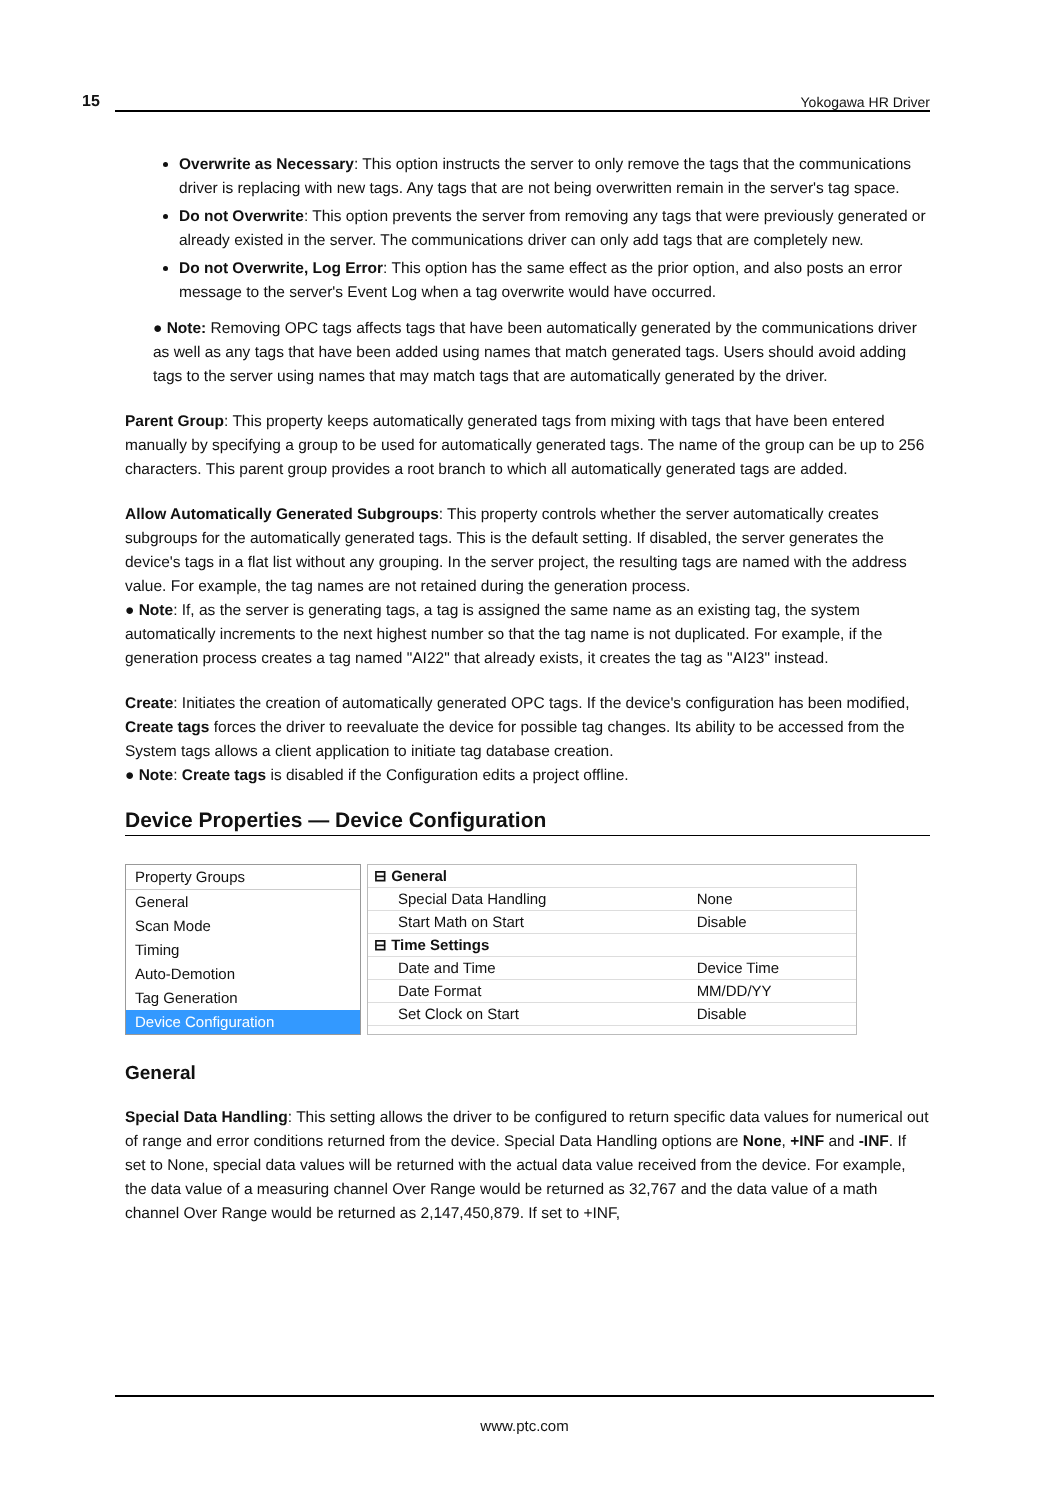15 Yokogawa HR Driver
Overwrite as Necessary: This option instructs the server to only remove the tags that the communications driver is replacing with new tags. Any tags that are not being overwritten remain in the server's tag space.
Do not Overwrite: This option prevents the server from removing any tags that were previously generated or already existed in the server. The communications driver can only add tags that are completely new.
Do not Overwrite, Log Error: This option has the same effect as the prior option, and also posts an error message to the server's Event Log when a tag overwrite would have occurred.
● Note: Removing OPC tags affects tags that have been automatically generated by the communications driver as well as any tags that have been added using names that match generated tags. Users should avoid adding tags to the server using names that may match tags that are automatically generated by the driver.
Parent Group: This property keeps automatically generated tags from mixing with tags that have been entered manually by specifying a group to be used for automatically generated tags. The name of the group can be up to 256 characters. This parent group provides a root branch to which all automatically generated tags are added.
Allow Automatically Generated Subgroups: This property controls whether the server automatically creates subgroups for the automatically generated tags. This is the default setting. If disabled, the server generates the device's tags in a flat list without any grouping. In the server project, the resulting tags are named with the address value. For example, the tag names are not retained during the generation process.
● Note: If, as the server is generating tags, a tag is assigned the same name as an existing tag, the system automatically increments to the next highest number so that the tag name is not duplicated. For example, if the generation process creates a tag named "AI22" that already exists, it creates the tag as "AI23" instead.
Create: Initiates the creation of automatically generated OPC tags. If the device's configuration has been modified, Create tags forces the driver to reevaluate the device for possible tag changes. Its ability to be accessed from the System tags allows a client application to initiate tag database creation.
● Note: Create tags is disabled if the Configuration edits a project offline.
Device Properties — Device Configuration
Property Groups
General
Scan Mode
Timing
Auto-Demotion
Tag Generation
Device Configuration
| ⊟ General | |
| Special Data Handling | None |
| Start Math on Start | Disable |
| ⊟ Time Settings | |
| Date and Time | Device Time |
| Date Format | MM/DD/YY |
| Set Clock on Start | Disable |
General
Special Data Handling: This setting allows the driver to be configured to return specific data values for numerical out of range and error conditions returned from the device. Special Data Handling options are None, +INF and -INF. If set to None, special data values will be returned with the actual data value received from the device. For example, the data value of a measuring channel Over Range would be returned as 32,767 and the data value of a math channel Over Range would be returned as 2,147,450,879. If set to +INF,
www.ptc.com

____________________

→ **EXERCISE GOAL**: Without the pictures, return the listing above from its first line through the line that has "Parent Group: This".

→ **ANSWER TO THIS TASK**:
15 Yokogawa HR Driver
Overwrite as Necessary: This option instructs the server to only remove the tags that the communications driver is replacing with new tags. Any tags that are not being overwritten remain in the server's tag space.
Do not Overwrite: This option prevents the server from removing any tags that were previously generated or already existed in the server. The communications driver can only add tags that are completely new.
Do not Overwrite, Log Error: This option has the same effect as the prior option, and also posts an error message to the server's Event Log when a tag overwrite would have occurred.
● Note: Removing OPC tags affects tags that have been automatically generated by the communications driver as well as any tags that have been added using names that match generated tags. Users should avoid adding tags to the server using names that may match tags that are automatically generated by the driver.
Parent Group: This property keeps automatically generated tags from mixing with tags that have been entered manually by specifying a group to be used for automatically generated tags. The name of the group can be up to 256 characters. This parent group provides a root branch to which all automatically generated tags are added.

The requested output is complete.